THE GARDEN IN WINTER
One mild winter day, I took a bag lunch to the gazebo at Hatcher Garden. The ten-acre woodland preserve within the city limits of our town was quiet. Two men were busily working near the entry to the garden. They quickly finished their task and disappeared. As far as I could tell, I had the place to myself, except for a large red-tailed hawk perched on a tree limb above a pond. I thought he, too, must have had food on his mind. There was evidence that work was being done. I guess the staff and workers had gone to get something to eat. After lunch, I strolled through the beautiful landscape, a gift to our community from Harold and Josephine Hatcher. Now this public area is open year-round. It features a series of ponds and an impressive waterfall. The main attractions are the plants – trees, shrubs, and perennial flowers. Birds and insects add to the garden’s interest. The peaceful solitude and quiet beauty of Hatcher Garden in winter is quite a contrast to the happy sounds and active people that fill the space in the warmer months. Along one of the paths I found a bench in the sun. I paused there listening to the birds and the breeze in the trees. In that moment the garden became a sanctuary for me, a place of contemplation and prayer. I told a friend who has a passing interest in gardening about my winter afternoon visit to the public preserve. She commented, “I’ve never thought of going there in the winter. What is there to see anyway?” “Try it sometime,” I said. “I bet you’ll find plenty to see, to hear, and to enjoy.” One of my friends does not like gardening at all. Yard work for him is just one more thing on his honey-do list, usually the last thing. The only plants he admires are the grasses on fairways and putting greens. His philosophy regarding his own yard is: if it is green and growing, leave it alone. He knows that I do not play golf, but he also knows how much I enjoy tending my plants. Last week he commented, “I play the links all year long, but I guess there’s not much for a gardener to do in the winter.” Nothing could be further from the truth. There is never an off-season for a gardener. In fact, gardening in winter is one of the delights of those of us who love tending plants. Here is a list of a few things that winter gardeners might consider.

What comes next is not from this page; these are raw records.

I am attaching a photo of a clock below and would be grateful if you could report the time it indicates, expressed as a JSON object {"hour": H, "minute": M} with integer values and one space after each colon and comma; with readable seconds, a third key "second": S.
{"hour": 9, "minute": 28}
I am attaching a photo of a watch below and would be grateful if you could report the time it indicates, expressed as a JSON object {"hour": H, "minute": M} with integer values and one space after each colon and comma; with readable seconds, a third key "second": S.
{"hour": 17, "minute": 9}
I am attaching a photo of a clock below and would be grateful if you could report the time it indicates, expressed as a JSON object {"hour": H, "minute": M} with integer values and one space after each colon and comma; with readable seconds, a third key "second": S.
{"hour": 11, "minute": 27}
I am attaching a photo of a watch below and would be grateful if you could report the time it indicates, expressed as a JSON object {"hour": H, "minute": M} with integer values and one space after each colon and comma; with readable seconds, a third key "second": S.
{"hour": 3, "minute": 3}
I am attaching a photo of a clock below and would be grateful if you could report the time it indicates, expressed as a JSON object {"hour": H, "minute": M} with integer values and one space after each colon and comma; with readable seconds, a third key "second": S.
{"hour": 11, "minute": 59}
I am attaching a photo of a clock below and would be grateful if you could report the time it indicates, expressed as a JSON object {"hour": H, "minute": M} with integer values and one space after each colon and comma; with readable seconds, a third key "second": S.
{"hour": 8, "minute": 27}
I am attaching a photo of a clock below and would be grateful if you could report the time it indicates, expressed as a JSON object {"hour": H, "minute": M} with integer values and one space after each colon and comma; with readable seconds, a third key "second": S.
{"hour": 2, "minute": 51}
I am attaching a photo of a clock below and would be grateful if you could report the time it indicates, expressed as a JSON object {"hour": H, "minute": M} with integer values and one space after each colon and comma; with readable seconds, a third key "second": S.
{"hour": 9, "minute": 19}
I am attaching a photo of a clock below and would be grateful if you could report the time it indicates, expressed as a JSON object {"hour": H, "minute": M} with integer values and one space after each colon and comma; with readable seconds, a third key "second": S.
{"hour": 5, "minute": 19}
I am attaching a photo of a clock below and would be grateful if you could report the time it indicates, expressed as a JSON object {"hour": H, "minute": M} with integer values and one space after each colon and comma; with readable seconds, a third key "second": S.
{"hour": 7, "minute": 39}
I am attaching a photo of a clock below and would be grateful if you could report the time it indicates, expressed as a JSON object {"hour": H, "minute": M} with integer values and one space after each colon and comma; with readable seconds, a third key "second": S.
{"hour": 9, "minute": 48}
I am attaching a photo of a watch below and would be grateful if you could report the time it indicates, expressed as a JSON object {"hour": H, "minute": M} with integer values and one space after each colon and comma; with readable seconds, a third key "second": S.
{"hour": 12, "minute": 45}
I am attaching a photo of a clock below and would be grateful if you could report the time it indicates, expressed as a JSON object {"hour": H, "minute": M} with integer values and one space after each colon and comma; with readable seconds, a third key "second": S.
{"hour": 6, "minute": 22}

- Study your garden. Now you can see the bare bones of the landscape. Winter provides an opportunity to see where the gaps are that need to be filled. You will also notice branches and limbs that overhang paths or crowd other plants.
- Pruning is a winter chore. There are also plants that should not be cut back in winter, especially flowering shrubs that bloom on last season’s growth. If in doubt check with the Clemson Extension Service or your local garden shop.
- Plan now for new garden projects in the spring. Much to the dismay of my wife, I have a stack of gardening magazines and nursery catalogues piled next to my favorite chair. Whenever I have a few minutes, I read and make notes about interesting plants that I would like to add to my garden.
- Visit your local full service garden center. Browse through the shrubs and trees. Look for plants that have colorful berries, pleasing shapes, or attractive bark. Consider adding some of these to your own winter landscape.
- Keep a garden calendar that can also serve as a journal and a notebook. Keep track of when certain things bloom in your garden. On my visit to Hatcher Garden I not only enjoyed the solitude, but I also took a few notes about plants and features I would like to add to my own yard.
- Compost organic matter. I have a compost bin that receives vegetable and fruit scraps, dead leaves, and grass clippings. When these materials decompose they yield rich soil that can be used to mulch plants or amend the flower beds. Making compost is one of the smartest things a gardener can do in any season.
- After a heavy rainfall, weed a flowerbed and turn the soil, mixing in some compost to get a head start on spring.
- Repair arbors, trellises, fences, and other structures while nearby plants are not actively growing and can be pruned or trained without disturbing the roots.
- Cold weather is the time to try your hand at propagating hardwood cuttings. The extension service can provide detailed information about this method of creating additional plants for your garden.
- Buy some year-end bulbs for half price. Don’t worry that it’s a bit late in the year to plant them; they’ll do just fine.
- Cool weather is the best time to add hardscape to the garden. Place rocks, sculptures, and garden whimsies in aesthetically pleasing locations. Prepare raised beds, walkways, and other features so you’ll be ready to plant at the first hint of spring.
- Take a day to clean and sharpen all of your garden tools. An old fashioned grinding wheel is just the thing for the task.
- Transplant shrubs. They will resettle best in winter. The relocated shrubs will awaken in spring far less shocked; barely realizing they’re in a new spot.
- Feed the birds and clean and repair birdhouses. Just last week I saw a pair of bluebirds flitting around one of the cedar boxes that are ready and waiting for spring occupancy.
- Most important of all is to enjoy your winter garden. Look at the night sky through bare limbs. Take time to appreciate the simple beauty of mosses and lichens. Winter-blooming perennials are a special delight. The winter Daphne beside our front door is poised for a fragrant display. Lenten roses are blooming beautifully. Crocus and early jonquils will soon be dazzling. Two winters ago, late in the season, we were graced with a light overnight snowfall. In early morning I walked through my garden as the last few flakes were drifting from the sky. Hungry birds crowded the feeders. Bright berries of holly, pyracantha, and woodbine were touched with frosting. Rising above the snow, happy faces of pansies and violas danced in the cold breeze. Then I saw a bright red cardinal chirping a winter greeting from his snowy perch.The garden is a joy for all seasons!